Which set cannot be the image of $(0,1]$ under a continuous function and why .
Option $A$ $\rightarrow $ $\mathcal constant \ \ function$
Option $C$ $\rightarrow$ $f(x)=1-x$
Option $D$ $\rightarrow$ $f(x)=|2x-1|$
The impossible one is option $B$. Here are two different explanations :
$1)$If possible , let us assume that $f((0,1])=(0,1).$ So, In $(0,1)$ we can find two sequences(Since this is not compact) that do not converge in $(0,1)$. Say $$w_n\rightarrow 0$$ and $$z_n\rightarrow 1$$. Since , $(0,1)$ is the image of $(0,1]$ under $f$ , we can write $$w_n=f(x_n)$$ and $$z_n=f(y_n).$$ For two sequences $x_n$ and $y_n$ in $(0,1].$ If both $x_n$ and $y_n$ have convergent subsequences in $(0,1]$ then by continuity of $f$ , $f(x_n)=w_n$ and $f(y_n)=z_n$ both have convergent subsequences and eventually converge in $f((0,1]=(0,1)$ , which is not the case. But in $(0,1]$ , the only chance of a sequence not having a convergent sub sequence is that , it converges to $0$ . This is how we ensure that :
By Bolzano-Weierstrass Theorem , we know that Every bounded sequence has a convergent sub sequence(In the completion of the sub space of $\mathbb R$ in consideration). So every sequence in $(0,1)$ has a convergent sub sequence in $\bar{(0,1]}=[0,1].$ The only limit point of $(0,1)$ that is not in $(0,1]$ is $0$ . Thus , both $x_n$ and $y_n$ must have $0$ as their limit in order not to converge in $(0,1].$
But then $$\lim_n x_n=0=\lim_n y_n\\i.e.\ \ \lim_n f(x_n)=f(0)=\lim_n f(y_n)\\ i.e.\ \ 0=f(0)=1$$ which is totally absurd . So, $$f((0,1])\neq (0,1)$$. Proved.

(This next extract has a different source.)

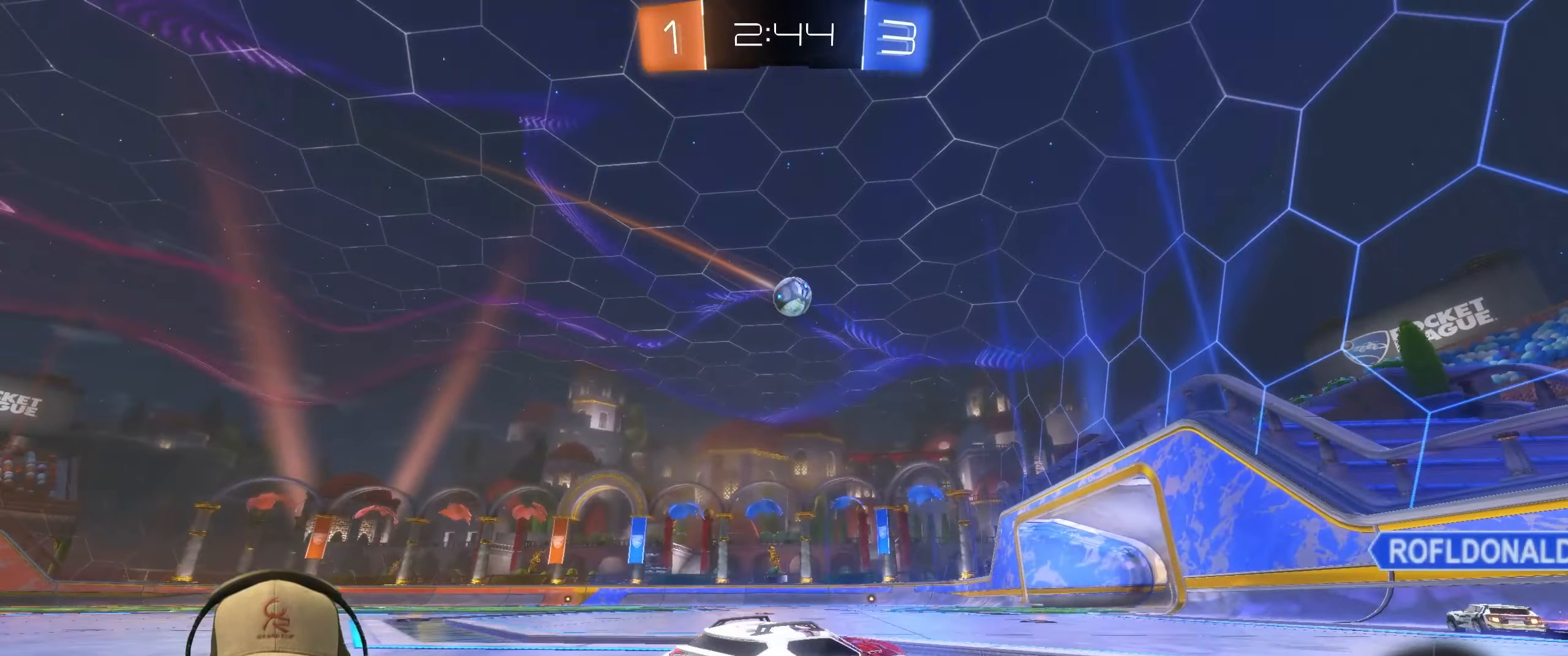
{"buttons": ["R1", "R2"], "left_stick": "up-left", "events": [[117, "R1", "down"], [483, "left_stick", "up-left"]]}
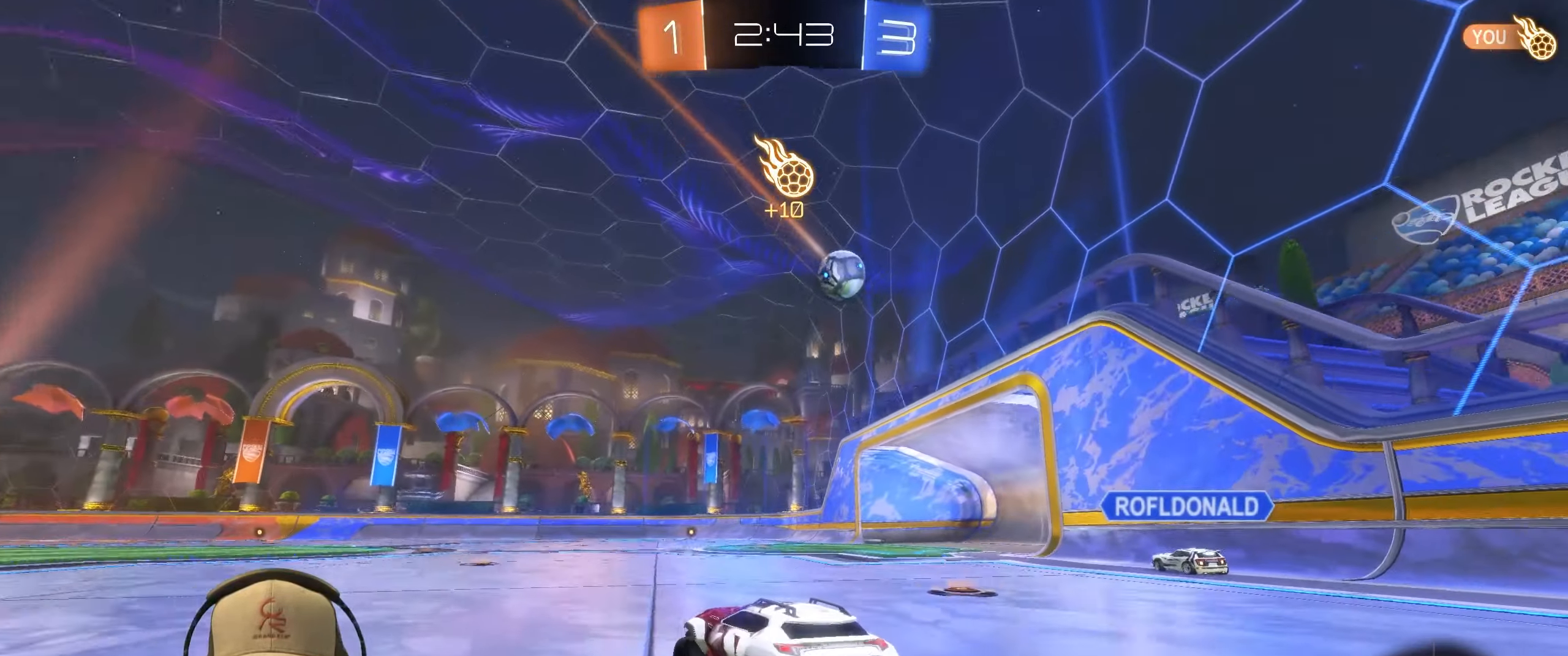
{"buttons": ["R2"], "left_stick": "up-right", "events": [[17, "left_stick", "left"], [33, "left_stick", "up-right"], [267, "left_stick", "center"], [433, "R1", "up"], [467, "left_stick", "up-right"]]}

$2)$ We can write $$[0,1]=\{0\}\cup (0,1].$$ NOw for compactness , $$f([0,1])=C$$ for some connected,compact set $C$. Now , $$C=f([0,1])=f(\{0\})\cup f((0,1]).$$ Dependeng on whether $f$ is injective or not , $$f((0,1])=C\backslash \{y\}\\or,\ \ f((0,1])=C.$$ So, for $B)$ to be true , we need $$(0,1)=C\backslash \{y\} \ or\ C$$ but $(0,1)$ is not of that form . So , we have arrived at a contradiction again. So $B)$ is not true. Proved.